An Open Letter to Jim Messina

Dear Jim,

Welcome to British politics. We’re all a bit surprised that you have signed up to the British Conservative Party although I am aware you have “long admired Prime Minister Cameron”. So I don’t doubt therefore you are sincere in that admiration and won’t criticise you for the personal decision you have made.

You will presumably be producing a full analysis of the Tory campaign in the field and the ability of sitting Tory MPs in swing seats to motivate and turn out their vote.

With that in mind I’m sure you’ll be interested in the calls that have been made this week by respected Conservative commentators such Tim Montgomerie and Lord Ashcroft along with Douglas Carswell MP for Grant Shapps to publish the Tory membership figures. As far as I can see the hyper twittering Tory Party Chairman is refusing to divulge the data.

I do hope he isn’t keeping this membership information from you in the same way he is hiding it from everyone else.

I know you will need that data to best advice Grant on how to build an insurgent activist base. But I’m afraid you rather have your work cut out.

The reality is Conservative Party doesn’t have any insurgent activist base.

Over on ConservativeHome activists complain that the Tory High Command is ‘trying to hide the massive drop since Cameron became leader’, that ‘CCHQ is embarrassed by the number of people who have left the party since “call me Dave” took over’ and that ‘membership is dropping daily.’

Let me offer you some help. By going through the returns from local Conservative Associations filed with the electoral commission you can get a rough idea of how many members a local Association has based on their membership income.

Amazingly in the key swing battleground seats – where as you know the 2015 General Election will be fought – membership of the local Tory Parties has plummeted.

So to take just a handful of examples in Lincoln (maj 1,058) the Tory Party has a membership of around just 135; in Warrington South (maj 1,553) similarly it’s around 135; in London’s marginal Hendon (maj 106) the Tory membership stands at about 110. In Stafford (maj 5,460 and the seat  David Cameron fought in 1997) Tory membership is about 150 members. In Peterborough (maj 4,861) just around 140 members. In the key West Midlands bellwether of Halesowen and Rowley Regis (maj 2,023) membership is just 72 and perhaps most jaw dropping of all Tory membership is merely 30 in super marginal Sherwood (maj 214). No wonder a Tory ‘spokesman’ today let it be known the Conservative Party ‘does not comment on membership figures.’

Reports of these dramatic falls in Tory Party membership certainly reinforce the anecdotal evidence that Labour campaigners have been picking up about a glaring lack of Tory campaign presence on the ground across the country.
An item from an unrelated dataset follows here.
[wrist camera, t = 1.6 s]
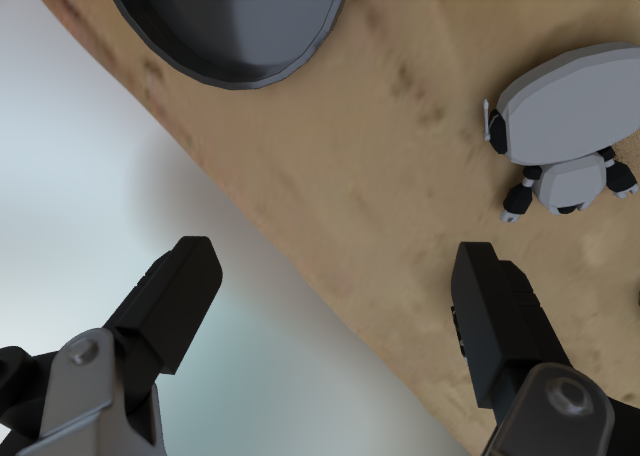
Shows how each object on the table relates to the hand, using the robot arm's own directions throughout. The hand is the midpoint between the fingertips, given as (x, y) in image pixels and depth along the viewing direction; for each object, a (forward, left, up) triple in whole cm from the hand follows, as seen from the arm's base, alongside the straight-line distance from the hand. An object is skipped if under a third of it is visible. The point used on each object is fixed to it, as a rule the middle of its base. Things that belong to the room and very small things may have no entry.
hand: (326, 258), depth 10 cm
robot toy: (+5, +18, -23) cm, 30 cm away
This campaigning atrophy in these battlegrounds your guys need to defend hardly bodes well for the key seats your guys want to win to form a government. Since 2010 in seats like Gedling, Nottingham South, Birmingham Edgbaston, Tory councillors have, well, taken quite a battering.

Of course hardworking incumbent MPs can book trends. Labour MPs in marginal seats gained reputations for local campaigning on bread and butter concerns.

I’m not sure if the same can be said for Tory MPs in swing seats today. Too many of them have got themselves into local controversies whether its poor taste stag dosinsults to the local towns they represent or simply reminding voters about all they came to hate regarding the last parliament. Unfortunately for these marginal seat MPs such embarrassments will hang round their necks right up till election day.

In contrast across the country Labour is selecting strong insurgent parliamentary candidates from a wide range of backgrounds and grounded in real life. For example, in marginal Gloucester we have Sophy Gardner a former RAF Wing Commander, in marginal Carlisle we have Lee Sheriff a former shop worker, in marginal Bury North we have James Frith a local businessman.

Our candidates know the importance of building a strong local campaign base. That’s why in Tory held seats like Hastings we’ve seen Labour win seven our eight county council seats; in Harlow we’ve taken three out of four council seats in the town. Its why in Corby – a classic swing seat won by the Tories in 2010 – we won it back with a swing of almost 13% in the 2012 by-election.

This week Tories bigwigs started taking the electorate for granted declaring they were on the ‘glide path’ to victory.

With an organisational challenge on this scale, it doesn’t look like a ‘glide path’ to victory to me.